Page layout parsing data
=== Begin Enclosure ===

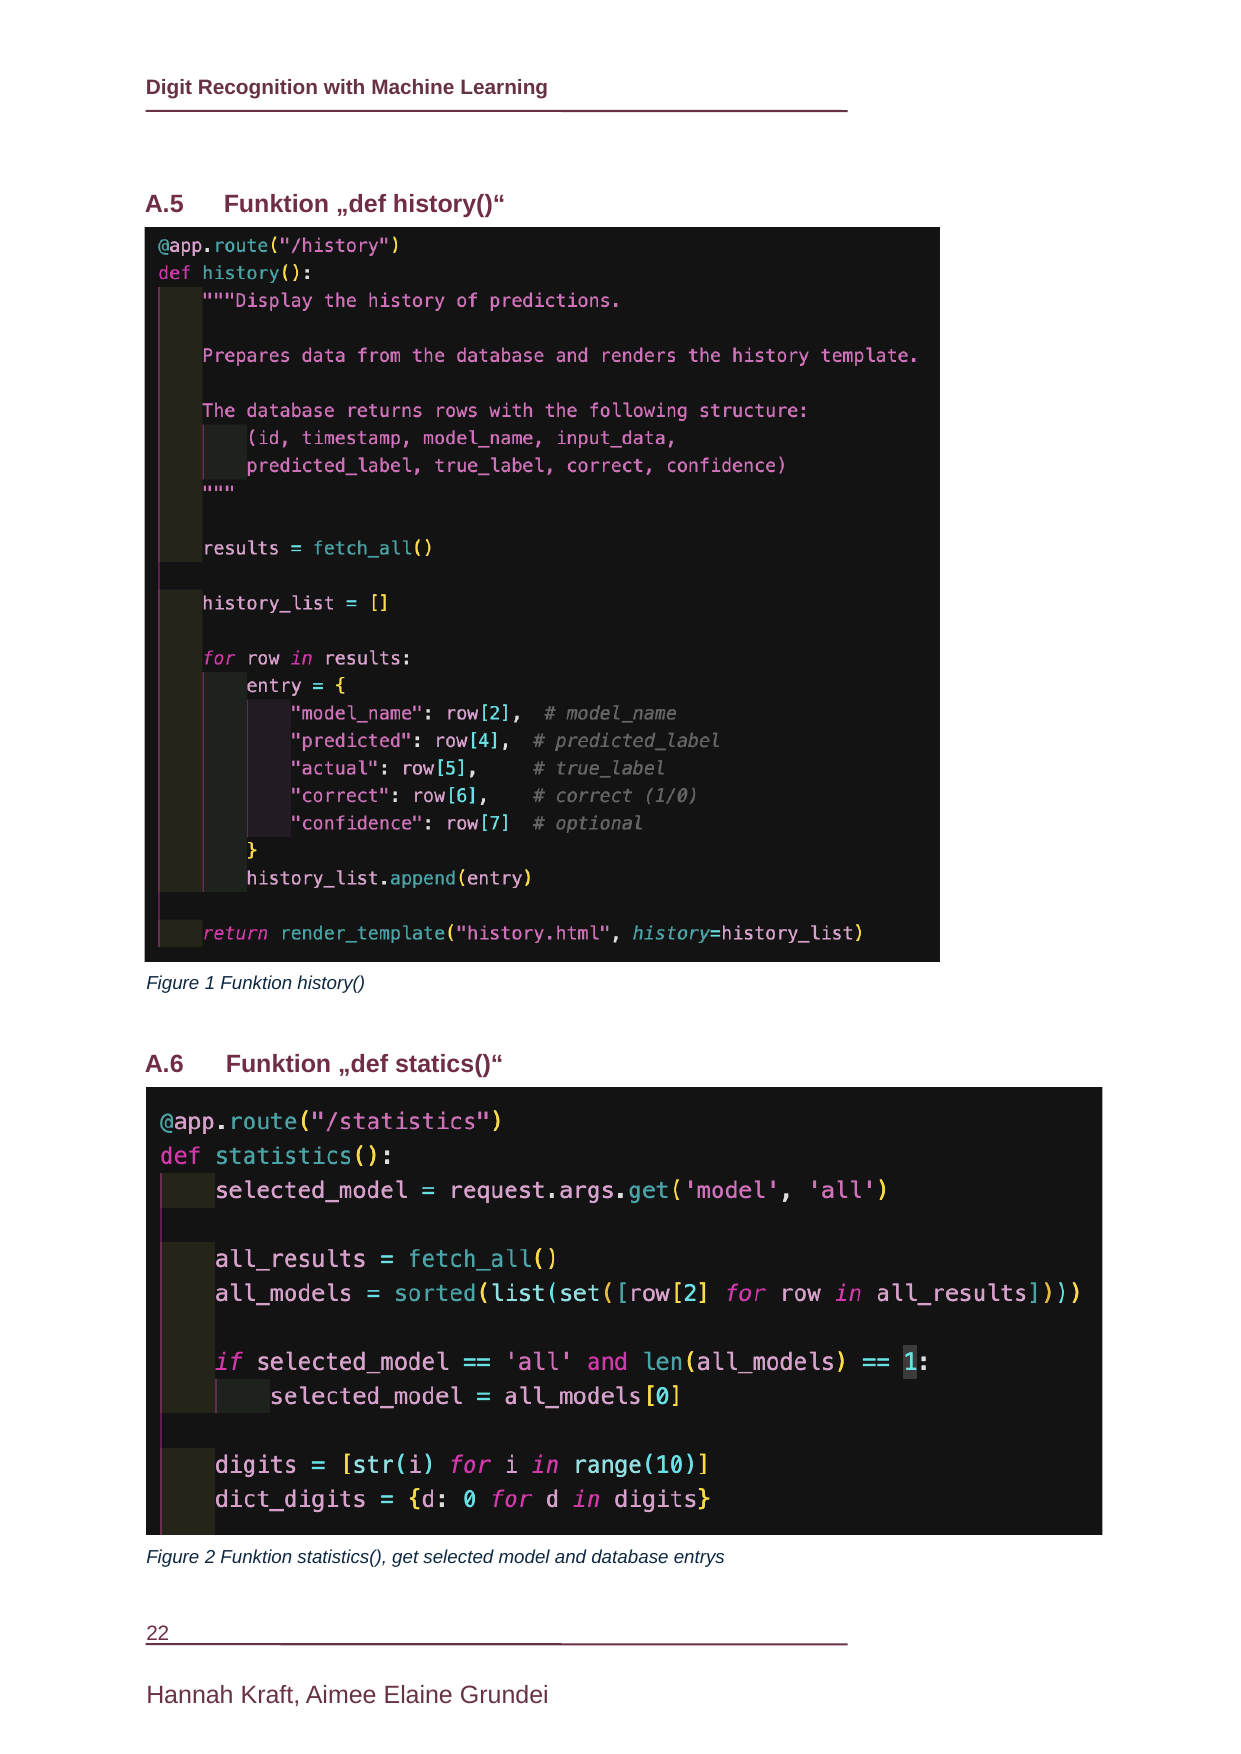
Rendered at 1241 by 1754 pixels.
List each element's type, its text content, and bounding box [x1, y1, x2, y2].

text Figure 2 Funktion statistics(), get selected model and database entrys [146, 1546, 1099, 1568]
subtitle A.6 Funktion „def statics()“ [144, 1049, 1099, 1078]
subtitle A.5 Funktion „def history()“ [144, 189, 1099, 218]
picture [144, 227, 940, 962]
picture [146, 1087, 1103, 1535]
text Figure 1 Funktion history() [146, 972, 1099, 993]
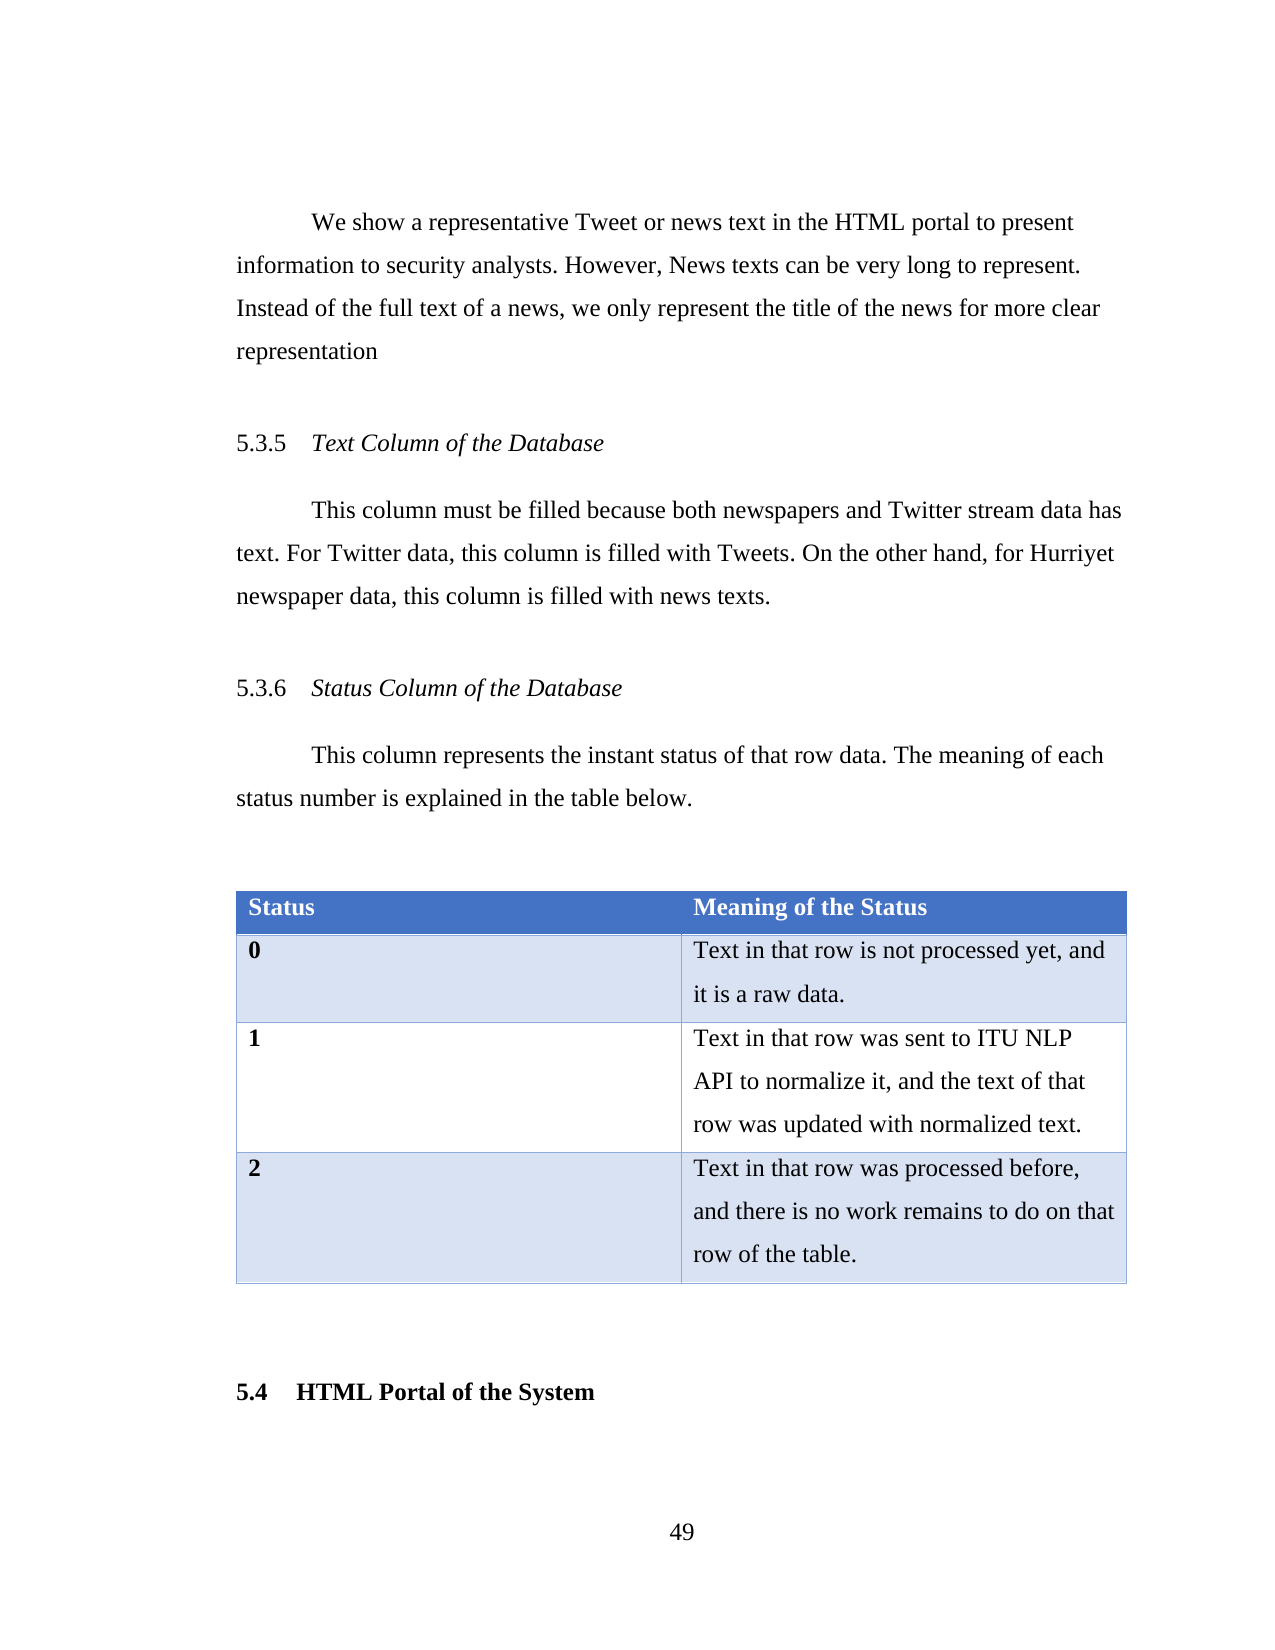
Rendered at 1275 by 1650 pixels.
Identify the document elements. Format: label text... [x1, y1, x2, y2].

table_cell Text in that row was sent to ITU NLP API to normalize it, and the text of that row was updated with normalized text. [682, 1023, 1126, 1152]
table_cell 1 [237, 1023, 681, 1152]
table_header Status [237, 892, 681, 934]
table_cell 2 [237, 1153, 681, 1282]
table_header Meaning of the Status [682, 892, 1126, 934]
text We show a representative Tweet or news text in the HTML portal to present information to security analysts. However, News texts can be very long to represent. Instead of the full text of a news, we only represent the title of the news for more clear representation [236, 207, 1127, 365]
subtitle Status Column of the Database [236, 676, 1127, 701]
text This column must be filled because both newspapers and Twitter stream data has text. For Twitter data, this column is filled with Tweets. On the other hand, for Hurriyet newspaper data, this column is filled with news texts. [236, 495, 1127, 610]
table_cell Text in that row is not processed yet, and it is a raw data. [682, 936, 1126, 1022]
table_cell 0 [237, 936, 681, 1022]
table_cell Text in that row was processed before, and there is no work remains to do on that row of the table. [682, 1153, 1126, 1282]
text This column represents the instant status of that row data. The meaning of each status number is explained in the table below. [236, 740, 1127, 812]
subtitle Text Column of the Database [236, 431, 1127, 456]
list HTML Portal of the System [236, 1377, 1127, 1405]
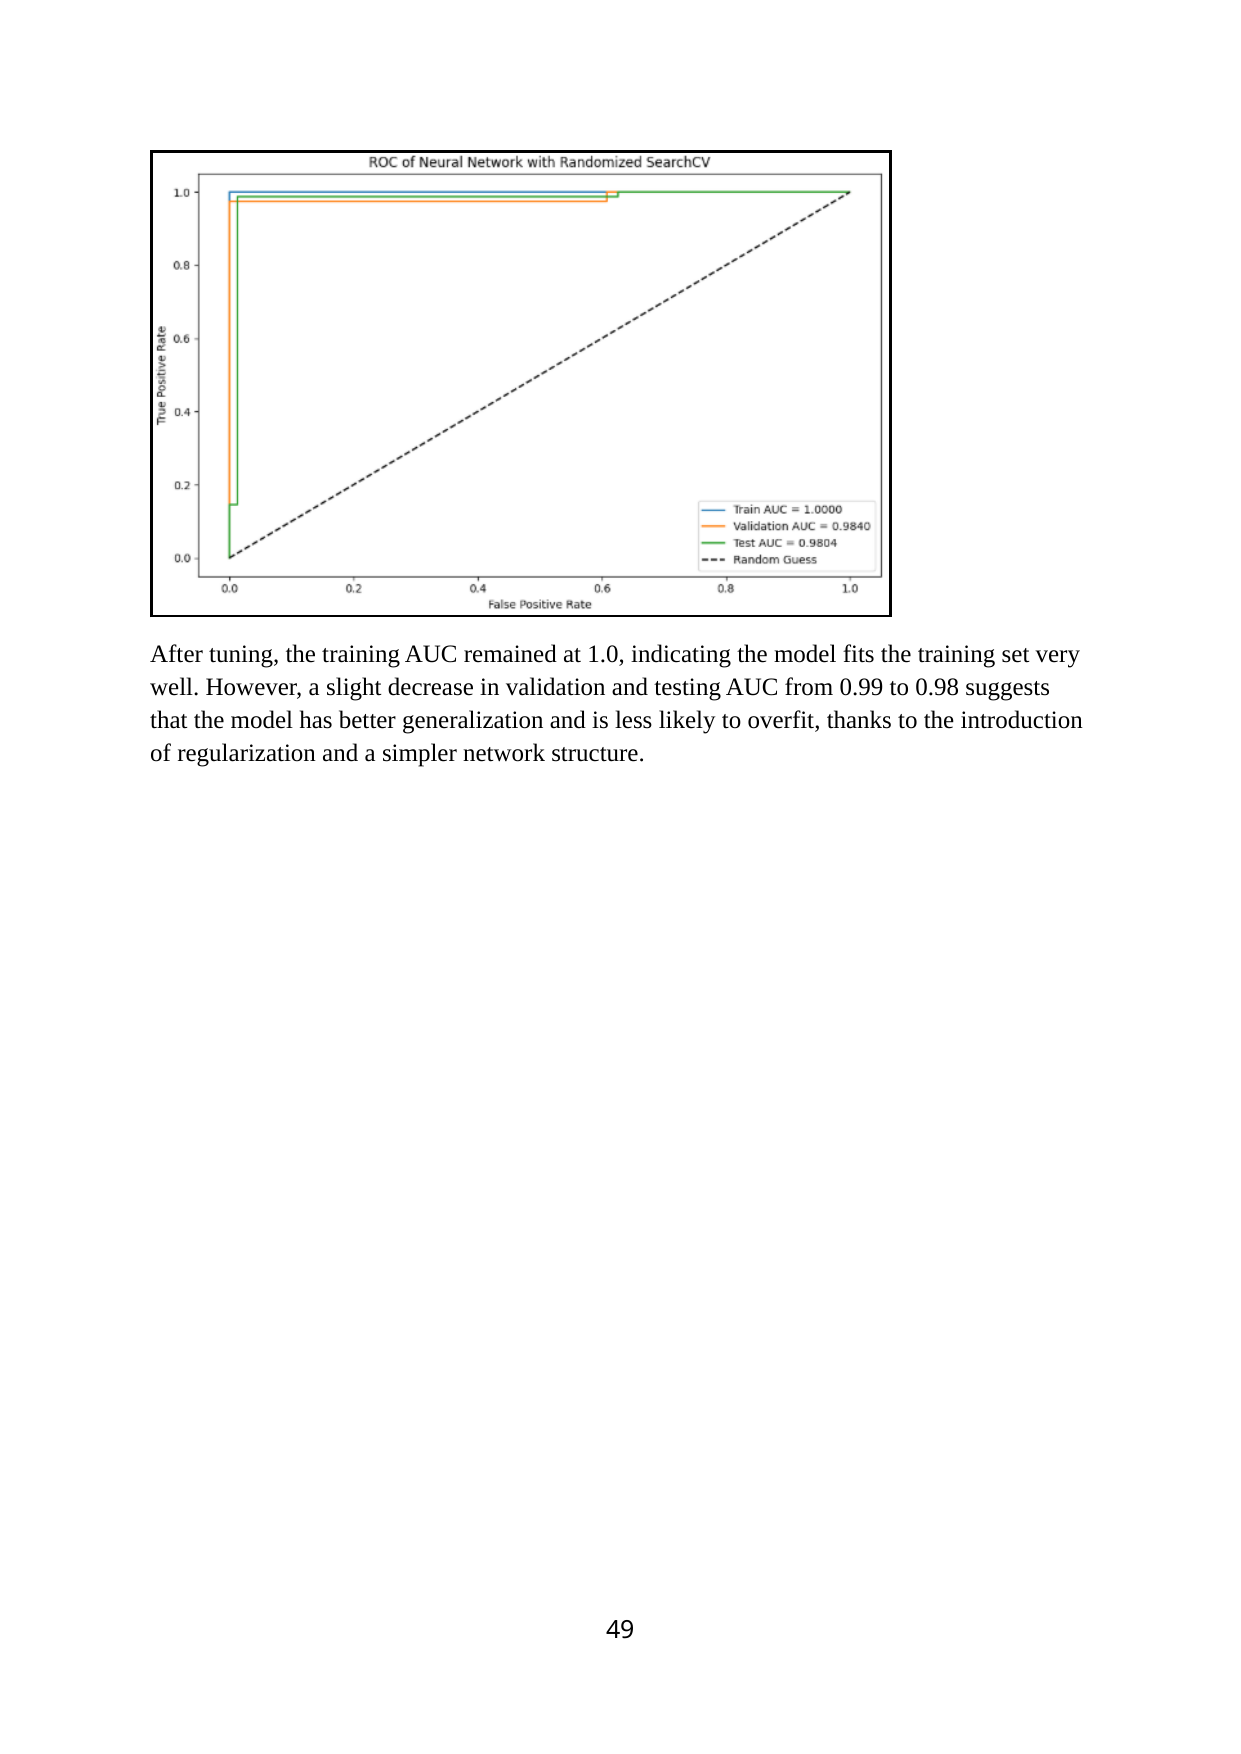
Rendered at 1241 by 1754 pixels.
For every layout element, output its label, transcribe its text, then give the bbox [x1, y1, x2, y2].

=== End Enclosure ===

■ To do:
Give again the stretch of the entries above that begins at the line with "List each element's" and ends at the line with "Rendered at 1275 by 1650 pixels.", word for word, with no pictures.

■ Solution for this exercise:
List each element's type, its text content, and bounding box [x1, y1, x2, y2].

text Figure 2 Funktion statistics(), get selected model and database entrys [146, 1546, 1099, 1568]
subtitle A.6 Funktion „def statics()“ [144, 1049, 1099, 1078]
subtitle A.5 Funktion „def history()“ [144, 189, 1099, 218]
picture [144, 227, 940, 962]
picture [146, 1087, 1103, 1535]
text Figure 1 Funktion history() [146, 972, 1099, 993]
Rendered at 1275 by 1650 pixels.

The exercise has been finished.